A visitor to the Galapagos Islands is also bound to come across one of the three species of land iguana that inhabit the archipelago. Like their marine counterparts, they also have a series of their own unique adaptations. One of the most peculiar ones is behavioral. Land iguanas have developed a beautiful symbiotic relationship with Darwin Finches, which remove the ticks and other pests from the folds of the lizards’ skin. The iguanas can even be seen raising themselves off the ground to allow the birds a better angle. Be careful to watch your step as you walk along the island paths, though, because the lounging reptiles are not likely to move out of your way!

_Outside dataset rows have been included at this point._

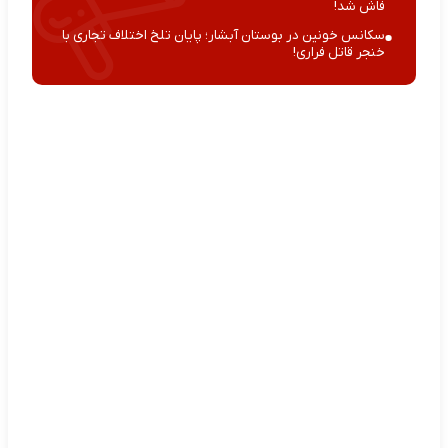
فاش شد!
سکانس خونین در بوستان آبشار؛ پایان تلخ اختلاف تجاری با
خنجر قاتل فراری!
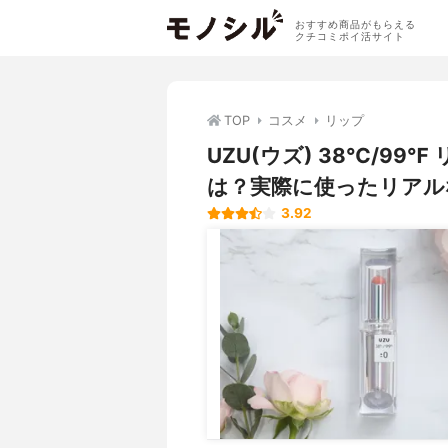
おすすめ商品がもらえる
クチコミポイ活サイト
TOP
コスメ
リップ
UZU(ウズ) 38℃/9
は？実際に使ったリアル
3.92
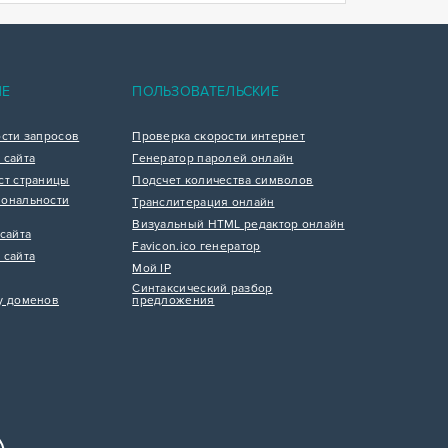
ИЕ
ПОЛЬЗОВАТЕЛЬСКИЕ
ости запросов
Проверка скорости интернет
 сайта
Генератор паролей онлайн
ст страницы
Подсчет количества символов
ональности
Транслитерация онлайн
Визуальный HTML редактор онлайн
сайта
Favicon.ico генератор
 сайта
Мой IP
Синтаксический разбор
у доменов
предложения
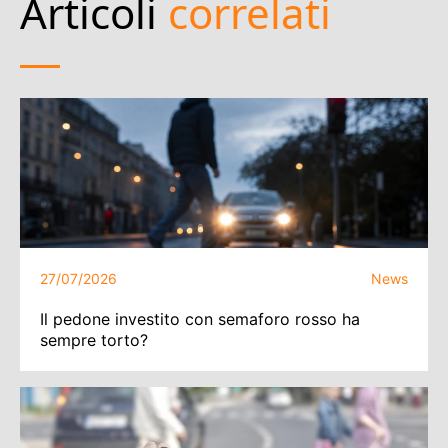
Articoli
correlati
27/07/2026
News
Il pedone investito con semaforo rosso ha
sempre torto?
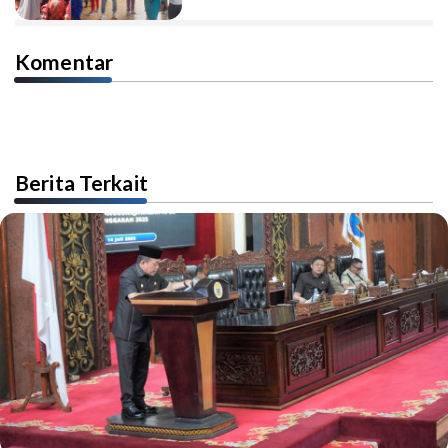
Komentar
Berita Terkait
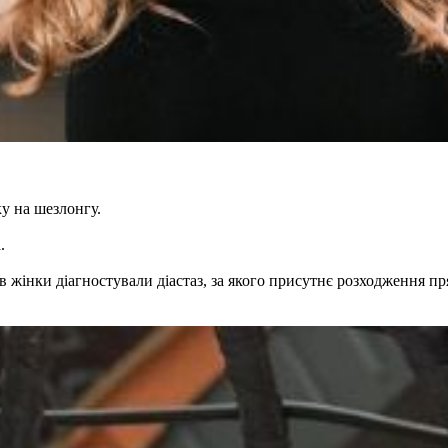
ку на шезлонгу.
.
в жінки діагностували діастаз, за якого присутнє розходження пр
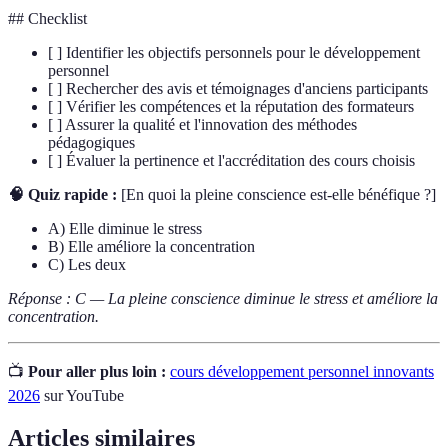
## Checklist
[ ] Identifier les objectifs personnels pour le développement
personnel
[ ] Rechercher des avis et témoignages d'anciens participants
[ ] Vérifier les compétences et la réputation des formateurs
[ ] Assurer la qualité et l'innovation des méthodes
pédagogiques
[ ] Évaluer la pertinence et l'accréditation des cours choisis
🧠 Quiz rapide :
[En quoi la pleine conscience est-elle bénéfique ?]
A) Elle diminue le stress
B) Elle améliore la concentration
C) Les deux
Réponse : C — La pleine conscience diminue le stress et améliore la
concentration.
📺
Pour aller plus loin :
cours développement personnel innovants
2026
sur YouTube
Articles similaires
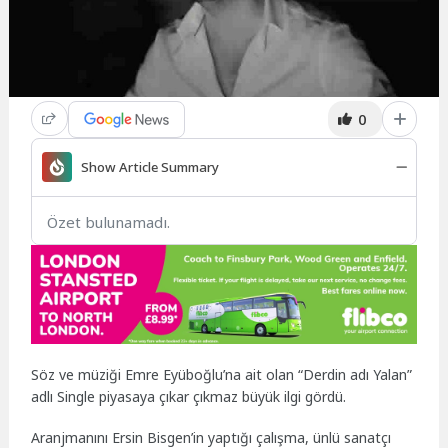
0
Show Article Summary
Özet bulunamadı.
Söz ve müziği Emre Eyüboğlu’na ait olan “Derdin adı Yalan”
adlı Single piyasaya çıkar çıkmaz büyük ilgi gördü.
Aranjmanını Ersin Bisgen’in yaptığı çalışma, ünlü sanatçı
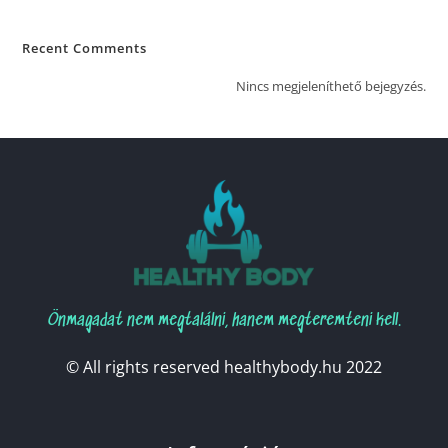
Recent Comments
Nincs megjeleníthető bejegyzés.
Önmagadat nem megtalálni, hanem megteremteni kell.
© All rights reserved healthybody.hu 2022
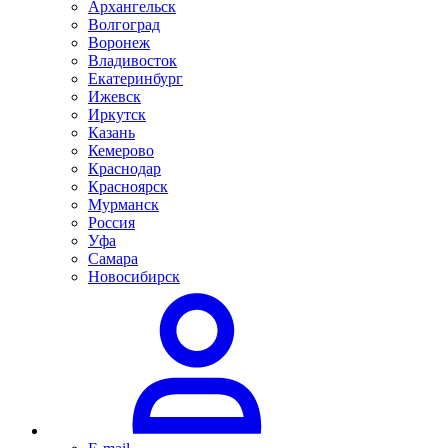
Архангельск
Волгоград
Воронеж
Владивосток
Екатеринбург
Ижевск
Иркутск
Казань
Кемерово
Краснодар
Красноярск
Мурманск
Россия
Уфа
Самара
Новосибирск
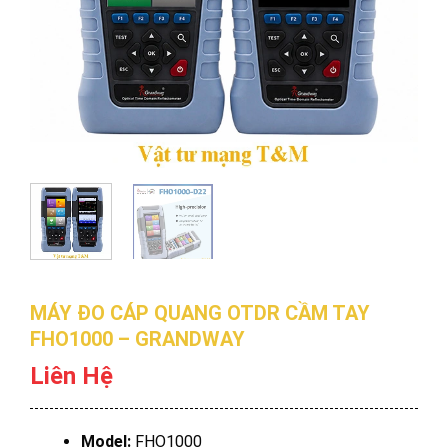
MÁY ĐO CÁP QUANG OTDR CẦM TAY
FHO1000 – GRANDWAY
Liên Hệ
Model:
FHO1000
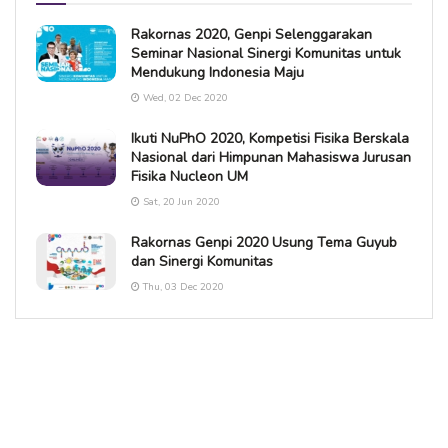
Rakornas 2020, Genpi Selenggarakan
Seminar Nasional Sinergi Komunitas untuk
Mendukung Indonesia Maju
Wed, 02 Dec 2020
Ikuti NuPhO 2020, Kompetisi Fisika Berskala
Nasional dari Himpunan Mahasiswa Jurusan
Fisika Nucleon UM
Sat, 20 Jun 2020
Rakornas Genpi 2020 Usung Tema Guyub
dan Sinergi Komunitas
Thu, 03 Dec 2020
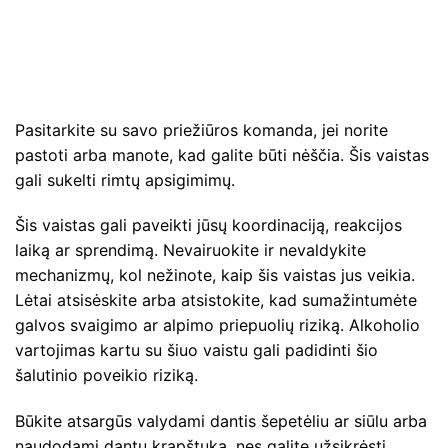
Pasitarkite su savo priežiūros komanda, jei norite
pastoti arba manote, kad galite būti nėščia. Šis vaistas
gali sukelti rimtų apsigimimų.
Šis vaistas gali paveikti jūsų koordinaciją, reakcijos
laiką ar sprendimą. Nevairuokite ir nevaldykite
mechanizmų, kol nežinote, kaip šis vaistas jus veikia.
Lėtai atsisėskite arba atsistokite, kad sumažintumėte
galvos svaigimo ar alpimo priepuolių riziką. Alkoholio
vartojimas kartu su šiuo vaistu gali padidinti šio
šalutinio poveikio riziką.
Būkite atsargūs valydami dantis šepetėliu ar siūlu arba
naudodami dantų krapštuką, nes galite užsikrėsti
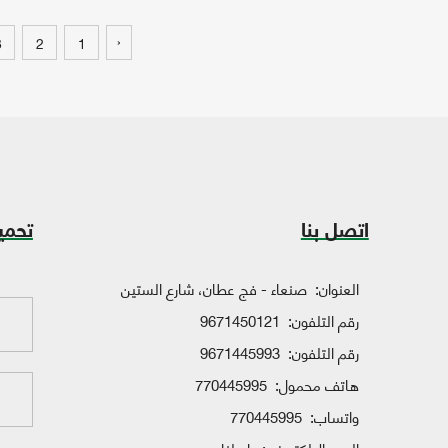
‹
3
2
1
اتصل بنا
تحمي
العنوان:
صنعاء - فج عطان، شارع الستين
رقم التلفون:
9671450121
رقم التلفون:
9671445993
هاتف محمول:
770445995
واتساب:
770445995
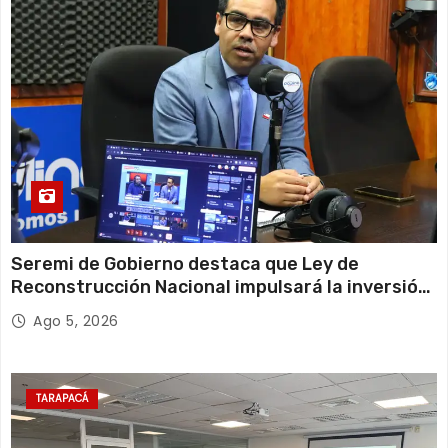
Seremi de Gobierno destaca que Ley de
Reconstrucción Nacional impulsará la inversión
y el empleo en Tarapacá
Ago 5, 2026
TARAPACÁ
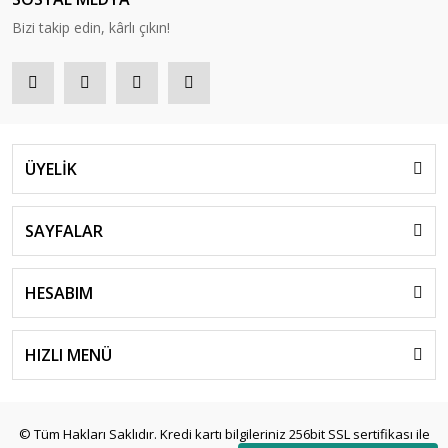
Bizi takip edin, kârlı çıkın!
ÜYELİK
SAYFALAR
HESABIM
HIZLI MENÜ
© Tüm Hakları Saklıdır. Kredi kartı bilgileriniz 256bit SSL sertifikası ile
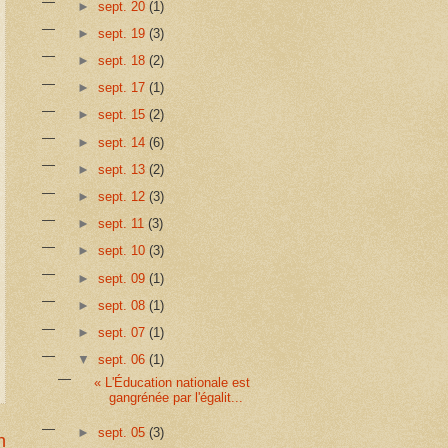
►
sept. 20
(1)
►
sept. 19
(3)
►
sept. 18
(2)
►
sept. 17
(1)
►
sept. 15
(2)
►
sept. 14
(6)
►
sept. 13
(2)
►
sept. 12
(3)
►
sept. 11
(3)
►
sept. 10
(3)
►
sept. 09
(1)
►
sept. 08
(1)
►
sept. 07
(1)
▼
sept. 06
(1)
« L'Éducation nationale est
gangrénée par l'égalit...
►
sept. 05
(3)
n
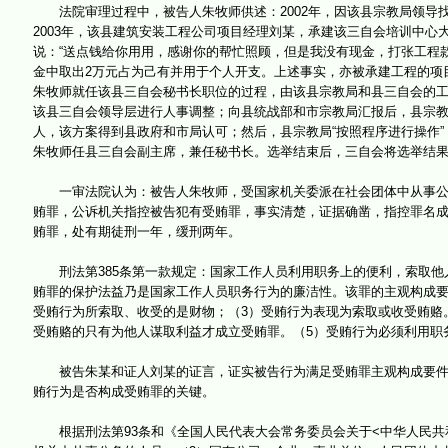
法院审理过程中，被告人朱牧师供述：2002年，因该县宗教局领导
2003年，该县建筑安装工程公司项目经理刘某，承建该三自会培训中心
说：“送点钱给你用用，感谢你的帮忙照顾，但是我没有现金，打张工程
金中取出2万元占为己有并用于个人开支。上述事实，亦被承建工程的项
朱牧师就任该县三自会秘书长职位的过程，由该县宗教局和县三自会的
该县三自会领导层进行人事调整；向县统战部和市宗教局汇报后，县宗
人，该方案得到县政府和市局认可；然后，县宗教局“按照程序进行操作
朱牧师任县三自会副主席，兼任秘书长。选举结束后，三自会将选举结
一审法院认为：被告人朱牧师，受国家机关委派在社会团体中从事公务
贿罪，公诉机关指控被告犯有受贿罪，事实清楚，证据确凿，指控罪名
贿罪，处有期徒刑一年，缓刑两年。
刑法第385条第一款规定：国家工作人员利用职务上的便利，索取他
贿罪的保护法益乃是国家工作人员职务行为的廉洁性。该罪的主观构成要
受贿行为所索取、收受的是财物；（3）受贿行为表现为索取或收受贿赂
受贿赂的只有为他人谋取利益才成立受贿罪。（5）受贿行为必须利用职
被告朱某和证人刘某的证言，证实被告行为满足受贿罪主观构成要件和
贿行为是否构成受贿罪的关键。
根据刑法第93条和《全国人民代表大会常务委员会关于<中华人民共和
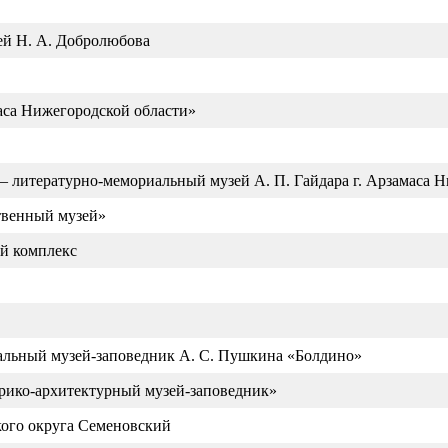
ей Н. А. Добролюбова
аса Нижегородской области»
 литературно-мемориальный музей А. П. Гайдара г. Арзамаса Н
твенный музей»
й комплекс
льный музей-заповедник А. С. Пушкина «Болдино»
ико-архитектурный музей-заповедник»
ого округа Семеновский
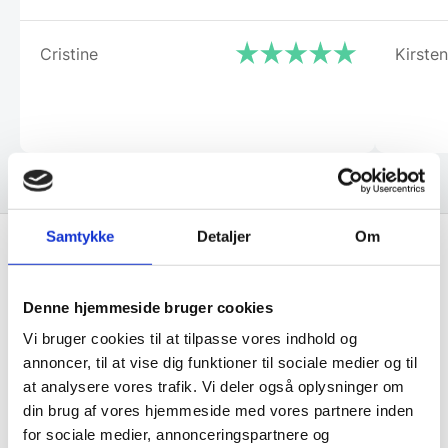
Cristine
Kirsten
Samtykke
Detaljer
Om
Få de bedste tilbud først!
Denne hjemmeside bruger cookies
Vi bruger cookies til at tilpasse vores indhold og
Husk at tilmelde dig vores nyhedsbrev og vær først
annoncer, til at vise dig funktioner til sociale medier og til
til de bedste tilbud. Og bare rolig, vi spammer dig
at analysere vores trafik. Vi deler også oplysninger om
ikke, men sender kun relevante tilbud og
din brug af vores hjemmeside med vores partnere inden
informationer til dig.
for sociale medier, annonceringspartnere og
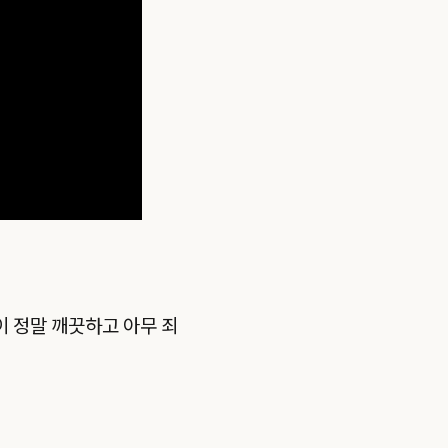
 정말 깨끗하고 아무 죄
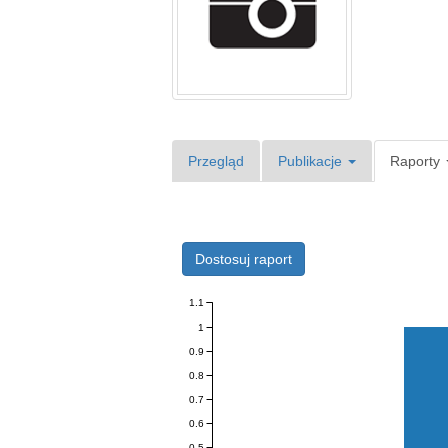
Przegląd
Publikacje
Raporty
Dostosuj raport
1.1
1
0.9
0.8
0.7
0.6
0.5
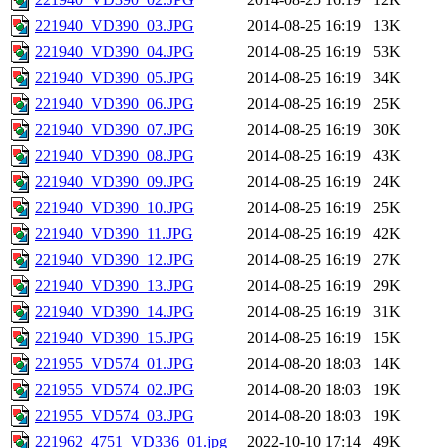
221940_VD390_03.JPG
2014-08-25 16:19
13K
221940_VD390_04.JPG
2014-08-25 16:19
53K
221940_VD390_05.JPG
2014-08-25 16:19
34K
221940_VD390_06.JPG
2014-08-25 16:19
25K
221940_VD390_07.JPG
2014-08-25 16:19
30K
221940_VD390_08.JPG
2014-08-25 16:19
43K
221940_VD390_09.JPG
2014-08-25 16:19
24K
221940_VD390_10.JPG
2014-08-25 16:19
25K
221940_VD390_11.JPG
2014-08-25 16:19
42K
221940_VD390_12.JPG
2014-08-25 16:19
27K
221940_VD390_13.JPG
2014-08-25 16:19
29K
221940_VD390_14.JPG
2014-08-25 16:19
31K
221940_VD390_15.JPG
2014-08-25 16:19
15K
221955_VD574_01.JPG
2014-08-20 18:03
14K
221955_VD574_02.JPG
2014-08-20 18:03
19K
221955_VD574_03.JPG
2014-08-20 18:03
19K
221962_4751_VD336_01.jpg
2022-10-10 17:14
49K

One of the first animals you are bound to come across is the Galapagos Sea Lion, as they are often sprawled out over park benches or along walking paths. This species of sea lion is not technically a seal, as it is able to rotate its hind flipper. Yet, interestingly enough, this characteristic allows it to “run” at quite impressive speeds, even exceeding that of a person running on a rocky terrain. Keep this in mind as you see them lounging around the islands – they are not as lazy as they first appear!
The Galapagos Finches or Darwin Finches are among the most renowned species in the world within the study of evolution. These small, seemingly plain land birds are now thought to be the fastest-evolving vertebrates in the world and have redefined our understanding of speciation. As the Galapagos Islands have developed, Darwin Finches have evolved into approximately 14 species, each distinctly adapted to its own particular niche. Visitors will be able to spot these birds on almost every island in the archipelago, yet each variation looks deceitfully similar. Try to pay close attention to their beaks and see if you can spot the differences.
The Galapagos Islands are literally bursting with life in all of its forms, and there are hundreds of wildlife species to see while visiting the archipelago. However, even the most common species on the islands show incredible adaptations to their unique environment, unequivocally proving that the archipelago is truly a living laboratory.